Nuestra energía puede ayudar a hacerlo posible.
NO BASTA CON INSTALAR DATACENTERS
Aquí también debemos ser cuidadosos.
No sería suficiente atraer enormes centros de datos que consuman nuestra electricidad si alrededor de ellos no desarrollamos capacidades paraguayas.
Cada proyecto tecnológico debería ser analizado también por su capacidad para generar inversión, transferencia tecnológica, formación profesional, investigación, proveedores nacionales y empleo calificado.
La energía paraguaya debe convertirse en una plataforma de desarrollo.
TAIWÁN PUEDE SER UN SOCIO ESTRATÉGICO
La cooperación con Taiwán adquiere en este contexto una dimensión particularmente interesante.

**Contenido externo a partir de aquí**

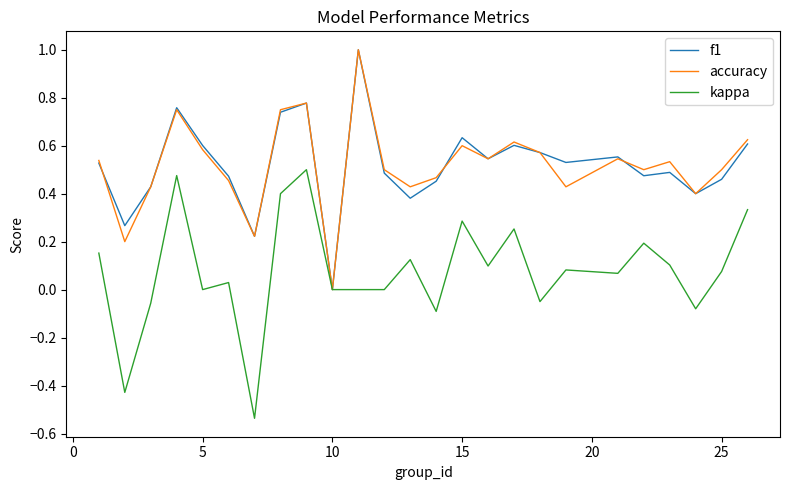

What is the maximum value shown in the chart?

1.0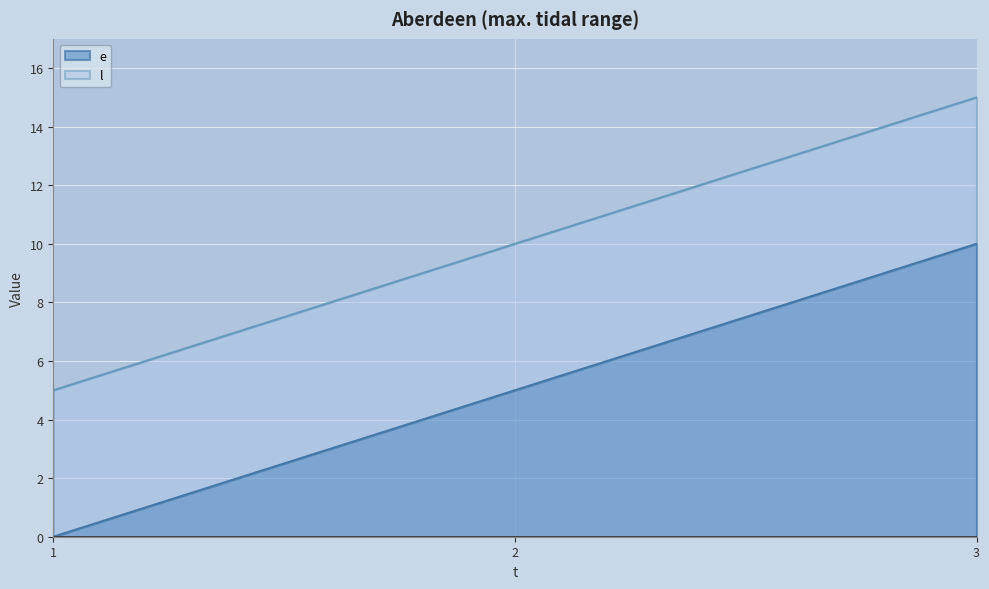

True or false: l has a value of 1 at 1.

False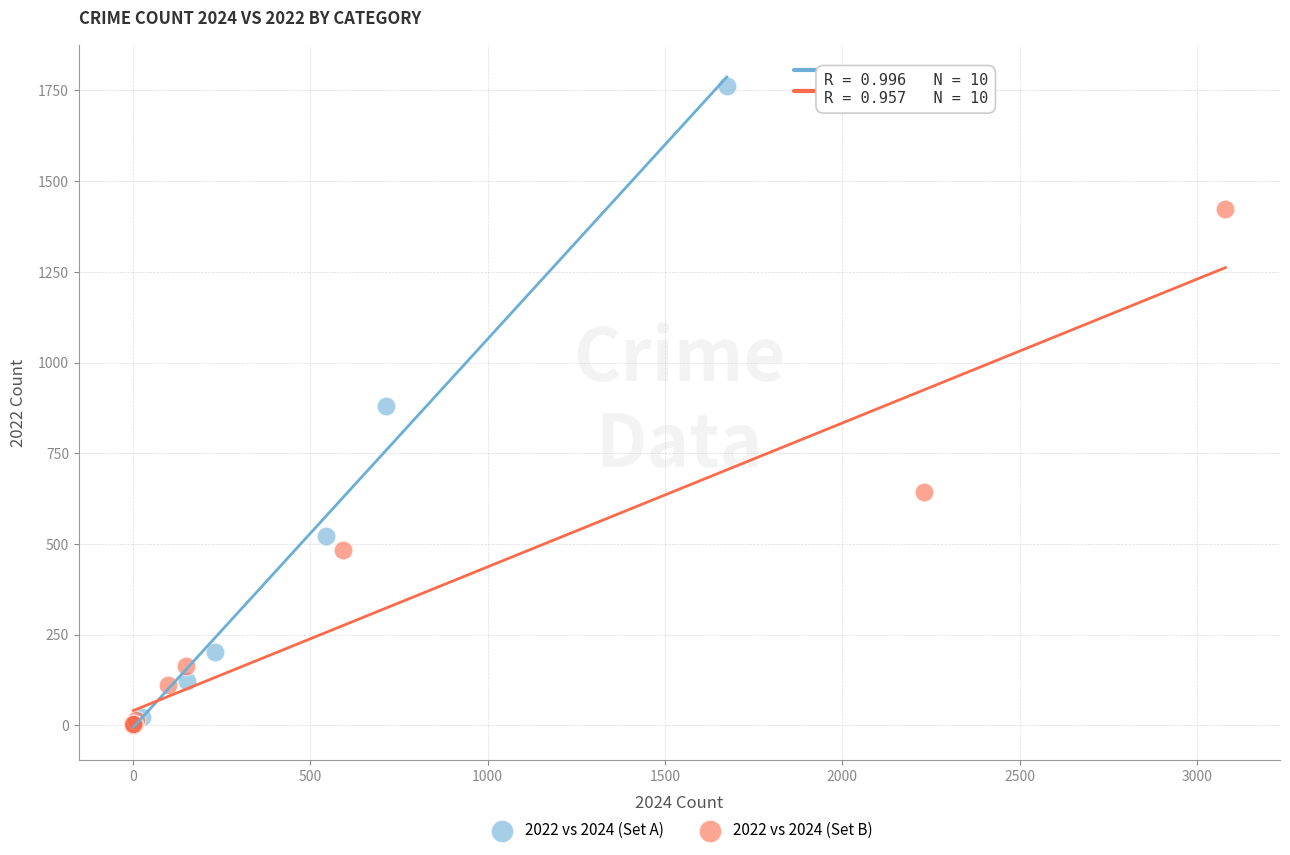

Which series contains the highest Y value?

2022 vs 2024 (Set A)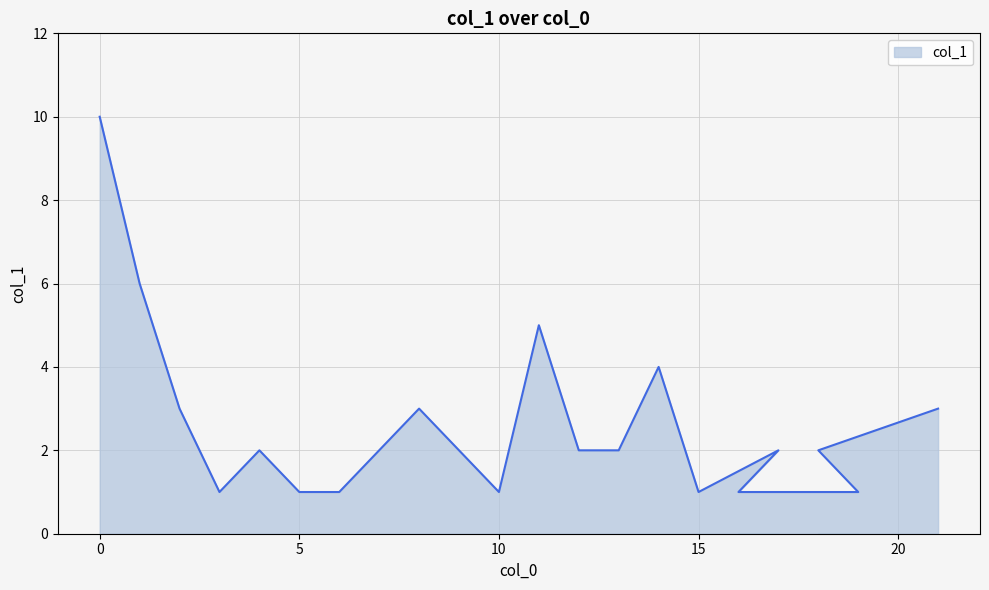

True or false: the data has more than 1 interior local peaks.

True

Taiwán ocupa un lugar central en la industria tecnológica mundial y posee conocimientos acumulados en semiconductores, electrónica, innovación y formación tecnológica.
Paraguay posee energía renovable y una ubicación estratégica en Sudamérica.
La complementariedad merece ser explorada con una visión de largo plazo.
La Universidad Politécnica Paraguay–Taiwán puede convertirse en uno de los instrumentos para formar el capital humano necesario.
Pero necesitamos una estrategia nacional que vincule educación, energía, infraestructura digital, industria, investigación e inversión.
DE LA REPRESA AL ALGORITMO
Durante décadas, el gran activo estratégico del Paraguay fueron sus represas hidroeléctricas.
En el siglo XXI podemos agregar otro activo: el conocimiento.
La oportunidad histórica consiste en conectar ambos.
Transformar megavatios en capacidad de cómputo.
Transformar capacidad de cómputo en Inteligencia Artificial.
Transformar Inteligencia Artificial en productividad.
Y transformar productividad en mejores empleos e ingresos para los paraguayos.
Ese debería ser uno de los grandes objetivos de una Visión País 2026–2033.
Paraguay no debe conformarse con ser solamente un gran productor de energía renovable.
Puede aspirar a convertirse en un centro regional de energía limpia, Inteligencia Artificial, centros de datos y servicios digitales.
Tenemos energía.
Tenemos jóvenes.
Tenemos una cooperación tecnológica que puede ser aprovechada.
Ahora necesitamos planificación, infraestructura, educación, seguridad jurídica y una política de Estado que sobreviva a los gobiernos.
Porque en la nueva economía mundial, la energía ya no solamente mueve máquinas.
La energía también mueve inteligencia.